Paramount have decided to shelve the Star Trek "Kelvinverse" setting created by J.J. Abrams, apparently for good. This setting was the home to three Star Trek movies, Star Trek (2009), Star Trek Into Darkness (2013) and Star Trek Beyond (2016), starring Chris Pine as Captain Kirk, Zachary Quinto as Spock and Karl Urban as Dr. McCoy.
A fourth film in the setting had been mooted for years, but Paramount had repeatedly flip-flopped on the idea, at one point considering a new film focusing on Chris Pine's Kirk travelling back in time to meet his father from the first film, played by a pre-Marvel Chris Hemsworth. They then shelved that idea to consider a pitch by Quentin Tarantino, who wanted to make a whole new Trek film with a new cast based on the classic episode A Piece of the Action. A new Kelvinverse movie was put into development a couple of years ago, with the cast all eager to return. However, Paramount have apparently grown cooler on the idea. The three films were very expensive but only the first one was a smash hit success, with the latter two generating modest returns at best. All three films also generated mixed critical notices, with praise for the cast and the general acting, but criticism for aspects of the visual design and the stronger focus on explosions and visual effects than the character-based storytelling Star Trek is best-known for. A common criticism was that the three films felt more like Star Wars than Trek, and it's telling that momentum for the films stalled when Abrams skipped town to work on actual Star Wars, directing both The Force Awakens (2015) and The Rise of Skywalker (2019).

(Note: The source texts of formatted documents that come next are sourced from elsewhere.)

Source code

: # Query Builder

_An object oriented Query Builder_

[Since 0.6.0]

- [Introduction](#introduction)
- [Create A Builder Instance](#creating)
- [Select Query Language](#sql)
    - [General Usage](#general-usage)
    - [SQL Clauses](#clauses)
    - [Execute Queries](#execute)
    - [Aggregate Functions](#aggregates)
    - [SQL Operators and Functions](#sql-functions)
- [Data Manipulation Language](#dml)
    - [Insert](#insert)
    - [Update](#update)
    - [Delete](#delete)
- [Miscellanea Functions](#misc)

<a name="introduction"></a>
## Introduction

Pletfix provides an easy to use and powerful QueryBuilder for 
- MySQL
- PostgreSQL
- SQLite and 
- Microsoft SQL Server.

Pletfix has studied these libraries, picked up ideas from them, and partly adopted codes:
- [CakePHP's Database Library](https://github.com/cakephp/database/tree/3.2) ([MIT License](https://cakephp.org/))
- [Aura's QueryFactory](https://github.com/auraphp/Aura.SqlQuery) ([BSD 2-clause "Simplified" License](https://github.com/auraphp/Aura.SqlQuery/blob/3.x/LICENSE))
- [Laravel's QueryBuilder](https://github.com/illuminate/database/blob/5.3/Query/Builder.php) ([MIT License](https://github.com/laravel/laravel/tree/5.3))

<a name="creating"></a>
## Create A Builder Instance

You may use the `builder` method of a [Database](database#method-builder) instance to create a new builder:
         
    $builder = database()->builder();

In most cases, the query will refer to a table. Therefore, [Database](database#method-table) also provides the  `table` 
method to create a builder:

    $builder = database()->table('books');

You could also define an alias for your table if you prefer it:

In the meantime, the Star Trek franchise has returned to its ancestral home on television, with first Star Trek: Discovery and now Star Trek: Strange New Worlds taking on the classic time period, with new actors playing Kirk, Spock, Scotty, Uhura etc.
Firm plans for the new Star Trek movie have not fully settled, but it's rumoured that Paramount is considering a back-to-basics approach about the "origin story" of the Federation and Starfleet. This has alarmed Star Trek fans already annoyed with the franchise's obsession with going backwards rather than forwards, and its increasingly self-contradictory canon and continuity, already stretched by this constant revisiting and rewriting of the show's past.
Simultaneously, Scott Bakula has been pushing for a return to the franchise in his role from Star Trek: Enterprise as Jonathan Archer, the captain of the original NX-01 Enterprise who later became one of the first Presidents of the Federation. It would be interesting if these ideas merged and we got a new, hopefully more grounded and less explosion-driven Trek film featuring one of its more popular leads, but this may be rather an optimistic idea.
The future of Star Trek should become clearer in the coming months. In the meantime, Paramount+ should air the fourth season of Star Trek: Strange New Worlds and the first season of Star Trek: Starfleet Academy in 2026.